*THE TASK*: How many of the lines in the data contain "jeżeli"? Give only the number.

*PROVIDED RECORDS*:
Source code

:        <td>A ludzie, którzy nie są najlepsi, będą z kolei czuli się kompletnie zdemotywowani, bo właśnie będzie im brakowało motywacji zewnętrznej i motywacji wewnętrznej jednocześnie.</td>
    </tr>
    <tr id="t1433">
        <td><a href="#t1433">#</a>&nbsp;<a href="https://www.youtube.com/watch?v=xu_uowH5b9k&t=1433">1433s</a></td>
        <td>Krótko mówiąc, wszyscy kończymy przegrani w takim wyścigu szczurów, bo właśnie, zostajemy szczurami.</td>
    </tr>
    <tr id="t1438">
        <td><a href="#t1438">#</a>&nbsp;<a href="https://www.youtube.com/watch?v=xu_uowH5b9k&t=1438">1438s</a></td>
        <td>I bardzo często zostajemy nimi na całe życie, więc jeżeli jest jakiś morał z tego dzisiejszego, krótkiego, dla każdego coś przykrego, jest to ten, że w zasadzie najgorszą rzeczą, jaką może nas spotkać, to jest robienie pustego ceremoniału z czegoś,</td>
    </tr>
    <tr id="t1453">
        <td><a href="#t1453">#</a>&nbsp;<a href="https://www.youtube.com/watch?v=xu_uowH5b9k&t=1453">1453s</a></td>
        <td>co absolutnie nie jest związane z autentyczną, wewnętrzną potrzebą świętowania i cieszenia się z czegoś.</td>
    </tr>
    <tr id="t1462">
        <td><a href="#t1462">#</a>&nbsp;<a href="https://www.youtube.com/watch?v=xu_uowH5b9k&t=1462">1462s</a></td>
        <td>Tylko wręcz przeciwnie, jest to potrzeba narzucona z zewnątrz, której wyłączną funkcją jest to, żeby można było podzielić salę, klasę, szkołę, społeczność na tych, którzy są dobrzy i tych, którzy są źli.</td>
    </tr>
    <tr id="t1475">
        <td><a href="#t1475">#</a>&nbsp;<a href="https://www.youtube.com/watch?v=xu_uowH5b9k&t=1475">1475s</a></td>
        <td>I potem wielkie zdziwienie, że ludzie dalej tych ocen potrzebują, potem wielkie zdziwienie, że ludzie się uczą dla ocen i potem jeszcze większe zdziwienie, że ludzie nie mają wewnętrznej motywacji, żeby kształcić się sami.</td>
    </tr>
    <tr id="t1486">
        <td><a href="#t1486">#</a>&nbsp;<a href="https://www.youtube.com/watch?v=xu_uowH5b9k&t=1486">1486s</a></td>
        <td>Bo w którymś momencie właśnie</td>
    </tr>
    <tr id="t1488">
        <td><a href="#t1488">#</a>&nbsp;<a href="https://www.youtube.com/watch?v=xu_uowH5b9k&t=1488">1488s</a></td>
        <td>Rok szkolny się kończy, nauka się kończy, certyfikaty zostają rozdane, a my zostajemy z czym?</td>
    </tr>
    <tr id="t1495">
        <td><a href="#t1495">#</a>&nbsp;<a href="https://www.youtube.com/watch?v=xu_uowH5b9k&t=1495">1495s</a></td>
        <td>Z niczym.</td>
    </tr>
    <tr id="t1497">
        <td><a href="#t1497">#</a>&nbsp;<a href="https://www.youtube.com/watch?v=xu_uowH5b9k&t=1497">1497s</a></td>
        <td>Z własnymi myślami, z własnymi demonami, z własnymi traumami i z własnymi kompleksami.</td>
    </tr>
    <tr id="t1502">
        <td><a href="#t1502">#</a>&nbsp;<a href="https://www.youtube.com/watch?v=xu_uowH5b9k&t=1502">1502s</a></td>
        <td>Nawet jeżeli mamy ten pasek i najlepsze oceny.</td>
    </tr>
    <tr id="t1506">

*TASK SOLUTION*: 2